Two of the most important skills you will need as a tutor are listening and questioning. Experienced tutors recommend using open-ended questions to initiate discussion:
“How are you finding the different aspects of the course?”
is usually more productive than
“Is everything OK?”
to which the student may feel obliged to answer “yes” and no more.
It’s important to allow students enough time to explore for themselves the issues that are raised and to develop their own ideas about what to do. It is useful to spend a few minutes together setting an informal agenda for the meeting – ask them what are the key points that they would like to cover,
Try to avoid seeing yourself primarily as a source of information and advice, or you may jump in too soon to tell the student what you think they should do. Instead try to be more like a coach: avoid being overly directive, attend closely to words and body language, and hold back your own comments or questions until the student has had time to say what is on their mind. (In Teams, you can mute your own mic while the student is speaking to help this).

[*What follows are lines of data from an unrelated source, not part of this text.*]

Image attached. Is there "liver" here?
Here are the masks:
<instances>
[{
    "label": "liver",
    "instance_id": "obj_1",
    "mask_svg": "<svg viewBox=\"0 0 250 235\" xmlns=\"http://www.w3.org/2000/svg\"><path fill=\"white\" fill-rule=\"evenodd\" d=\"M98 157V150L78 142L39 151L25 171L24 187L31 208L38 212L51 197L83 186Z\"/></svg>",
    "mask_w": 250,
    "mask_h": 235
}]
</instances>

After the student has finished speaking, repeat back the main points; this reassures them that you have been listening attentively and enables them to correct any misunderstandings.
Asking one or two questions can then open up the discussion and help them clarify the underlying issues. For instance:
- How do you feel about what is happening?
- What are the options for you?
- Tell me more about….
- What would need to happen to make you feel better about….?
- What would you like to change?
Depending on the topic, it may be now appropriate to suggest working through one of the planning resources together or to signpost the student towards more specialist support. By the end of your discussion, help the student to agree some realistic action points and, if appropriate, a time for a further meeting to follow up on progress.